9 May 2008

Merlot's instance etiquette

PUG is a dirty word in my guild, which has its pros and cons. With such a stigma on going out of guild, you can't always get a group when you want one. But when you do, it's marvellous. We know each other's strengths and weaknesses, we have a laugh, we are patient of real-life interruptions and forgiving of mistakes. And on those rare occasions when you pluck up the courage to break the PUG taboo, you suddenly realise how lucky you are to have such a great bunch of mates.

Of course, there's nothing inherrently wrong with random groups, especially if it's the only way you'll get to run that instance. But the bad reputation stems from the fact that a lot of people really don't know how to behave properly. The phrase 'does not play nicely with others' comes to mind.

So this is my guide to playing nicely. And I'm going to ignore the fact that people who read blogs are probably not the target audience for such advice. I need a post and this is it, so there.

Be prepared. If you come to an instance without food and water I will quit. Even if you're expecting a mage. Even if it's only pet food. Don't forget your regents. That means you too shaman. Remember those ankh things? If your armor goes red after the first wipe, I won't be hanging around for you to repair and return. If you whisper that other hunter in the group and ask for ammo, don't be surprised if they kick you. Be prepared. It only takes five minutes, it makes you look professional, and it shows your respect for the other players who have all taken the time and money to prepare too.

Know your class. And know everyone else's. Every class has a bunch of abilities that they just don't need for levelling. But when you walk into an instance they suddently become rather handy. Dropping the right totem or popping the right aura will mark you out to the rest of your group as someone who knows what they're doing. Not everyone will be familiar with your enounter though, so it's useful to know what other parties can bring to the table. Could we have aspect of the wild please mister hunter? Would you mind using curse of recklessness here please missues warlock?

Be polite. Say please and thank you. This may not be the real world but these are still real people who deserve respect. You'll be amazed how a few nice words can change the mood of a party and even improve performance. And if things go wrong don't shout and swear and stamp your feet and blame other people - even if it is their fault. What you should do is 'fess up when you cock up. Everyone makes mistakes and it's no crime to admit to them. Just say you're sorry and move on.

And be considerate. This means waiting for your mage to drink, letting your tank set up the pull (unless you've agreed an alternative strategy), asking before skinning, herbing, minig, and waiting patiently if a player has to go afk a sec.

Play for the group, not for yourself. This one is more for dps than tanks or healers. Make sure your objective is to beat the encounter, not just top the damage meters. Don't push your tank's threat, and don't waste mana on inefficient actions (warlock curses, for example: agony does damage but elements may be more beneficial with a mage in your group).

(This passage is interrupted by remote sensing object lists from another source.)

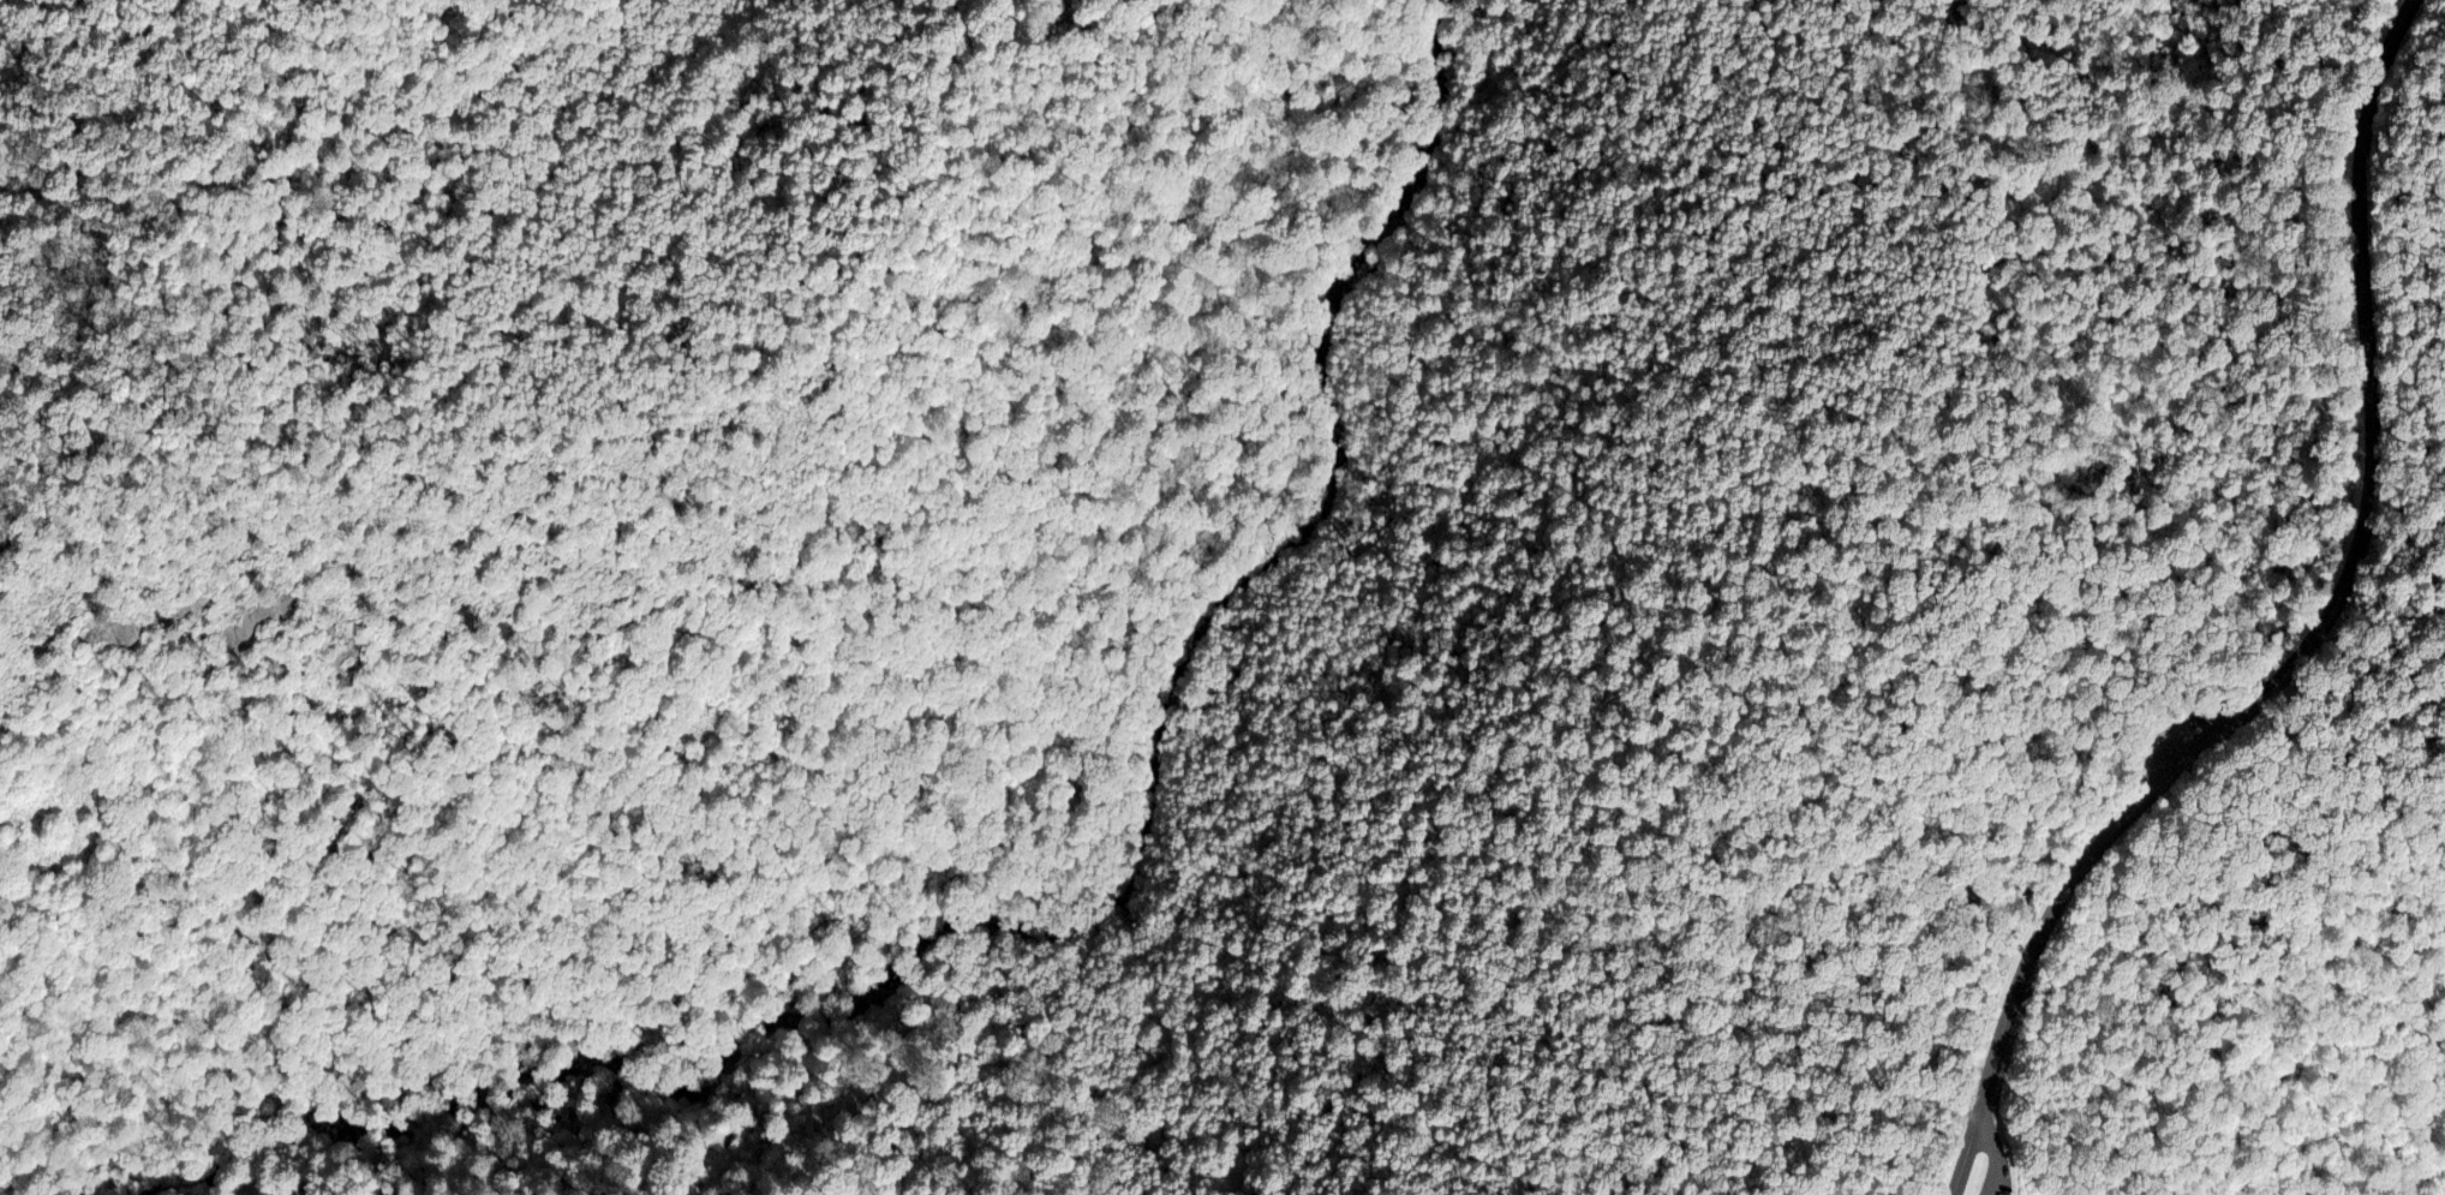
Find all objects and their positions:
road: (2216, 212)
road: (1859, 402)
road: (2371, 419)
road: (1126, 629)
road: (2078, 800)
road: (2026, 965)
road: (1850, 997)
road: (730, 1047)
road: (606, 1052)
road: (901, 1143)
road: (1995, 1156)
parking lot: (1994, 1162)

Be fair with loot. Yes, I know, this is probably the only reason you're in the group in the first place. But if you're an elemental shaman don't roll need on some hunter mail cos you'll just get a bad rep and nobody will ever play with you again. It's fair to ask if you can roll for off-spec gear if nobody else wants it. Chances are there will already be unwritten loot rules on your server but if in doubt ask the rest of the group before rolling.

Don't post damage stats. Ever. Anyone who cares about damage enough to want a printout will have their own meter. They are only useful for measuring personal performance anyway. And the total quantity of damage done rarely reflects a player's contribution to a group. Plus, only wankers post damage stats.

I'm feeling quite smug at this stage as I've just realised these are all the things that my guild do anyway. Do you think it's asking too much to expect this behaviour in a pick-up-group?

1 comment:

grayhammer said...

"Do you think it's asking too much to expect this behaviour in a pick-up-group?"

I think it depends upon what stage of the game we are talking about in terms of instances. In pre-OL instances I've found more rookie players who havent been introduced to the PUG conventions that you've outlined here, and thus we might be best off being more tolerant of behavior. Now in OL heroics, I would think that if someone is going against conventions, e.g., needing without asking or other transgressions you listed, we may have a different matter at hand that speaks to the person's characteristics versus ignorance.

Like you say, reputations build and spread, so in the core group of heroics-runners that I work with, we share names of folks that have ninja'd us and otherwise remember who works well in a group and who does not.

On the topic of damage meters, I like them and the text is often displayed in our group, its enlightening. E.G., as a shadowpriest I am typically 3rd of 3 DPS, unless we are talking about a poorly geared hunter or lock in the group. So, rather than being threatening to me, it is important information to take in because, for me, it provokes thought about what my role is in the group, precisely, when a well-geared and fire-specced mage can double my DPS.